▸ **Problem statement**:
In the listing that follows, copy out each line that includes the word "roll".

▸ **Task material**:
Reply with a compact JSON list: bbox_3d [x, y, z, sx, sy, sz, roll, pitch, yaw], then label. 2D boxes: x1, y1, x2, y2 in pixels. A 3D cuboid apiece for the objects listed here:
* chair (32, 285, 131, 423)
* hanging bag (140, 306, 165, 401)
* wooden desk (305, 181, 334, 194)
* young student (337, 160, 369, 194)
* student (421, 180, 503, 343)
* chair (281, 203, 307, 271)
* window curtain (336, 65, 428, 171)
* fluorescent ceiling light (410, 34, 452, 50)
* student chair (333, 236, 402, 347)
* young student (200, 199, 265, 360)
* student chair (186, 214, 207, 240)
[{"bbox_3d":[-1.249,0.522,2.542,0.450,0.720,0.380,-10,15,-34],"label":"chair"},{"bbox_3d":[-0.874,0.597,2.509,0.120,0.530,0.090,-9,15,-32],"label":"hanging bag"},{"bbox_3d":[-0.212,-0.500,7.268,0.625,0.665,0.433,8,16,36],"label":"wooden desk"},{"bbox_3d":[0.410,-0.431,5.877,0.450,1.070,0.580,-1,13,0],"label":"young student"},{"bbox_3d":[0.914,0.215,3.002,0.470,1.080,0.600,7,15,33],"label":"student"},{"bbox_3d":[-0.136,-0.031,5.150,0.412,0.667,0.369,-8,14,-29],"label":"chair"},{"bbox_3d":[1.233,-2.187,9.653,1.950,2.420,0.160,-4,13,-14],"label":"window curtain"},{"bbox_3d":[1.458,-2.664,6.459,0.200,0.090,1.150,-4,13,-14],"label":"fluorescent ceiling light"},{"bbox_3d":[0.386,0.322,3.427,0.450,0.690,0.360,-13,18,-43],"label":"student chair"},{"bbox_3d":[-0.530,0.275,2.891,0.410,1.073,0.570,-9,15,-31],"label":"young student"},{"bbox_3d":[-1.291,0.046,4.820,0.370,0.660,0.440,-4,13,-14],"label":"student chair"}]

==

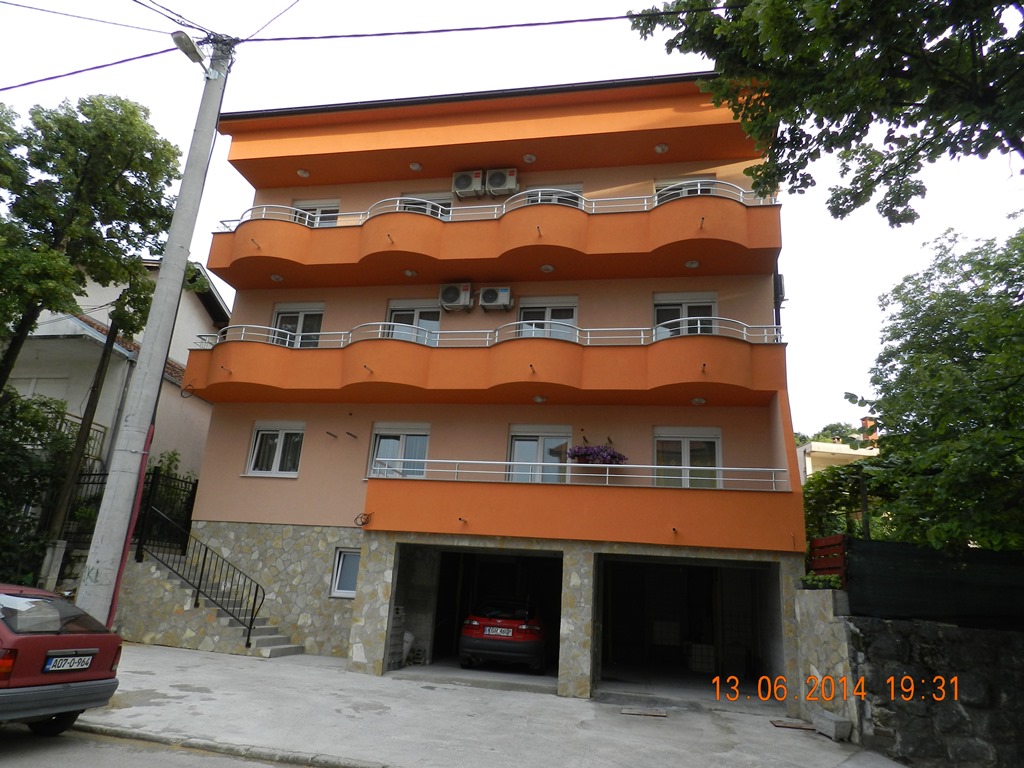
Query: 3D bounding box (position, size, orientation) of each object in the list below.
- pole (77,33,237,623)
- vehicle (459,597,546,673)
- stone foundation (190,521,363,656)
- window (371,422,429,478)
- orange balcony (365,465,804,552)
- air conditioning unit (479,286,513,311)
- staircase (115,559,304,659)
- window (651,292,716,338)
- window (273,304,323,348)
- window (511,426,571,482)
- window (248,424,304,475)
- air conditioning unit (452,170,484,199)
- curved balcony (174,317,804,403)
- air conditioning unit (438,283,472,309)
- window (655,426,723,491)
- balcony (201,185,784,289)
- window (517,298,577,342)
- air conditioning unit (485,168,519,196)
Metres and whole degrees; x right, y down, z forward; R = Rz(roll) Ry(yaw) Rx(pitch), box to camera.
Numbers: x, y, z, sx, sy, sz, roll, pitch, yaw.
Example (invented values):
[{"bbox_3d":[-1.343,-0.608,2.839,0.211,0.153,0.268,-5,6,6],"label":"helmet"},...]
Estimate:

▸ **Problem solution**:
Reply with a compact JSON list: bbox_3d [x, y, z, sx, sy, sz, roll, pitch, yaw], then label. 2D boxes: x1, y1, x2, y2 in pixels. A 3D cuboid apiece for the objects listed here:
Metres and whole degrees; x right, y down, z forward; R = Rz(roll) Ry(yaw) Rx(pitch), box to camera.
Numbers: x, y, z, sx, sy, sz, roll, pitch, yaw.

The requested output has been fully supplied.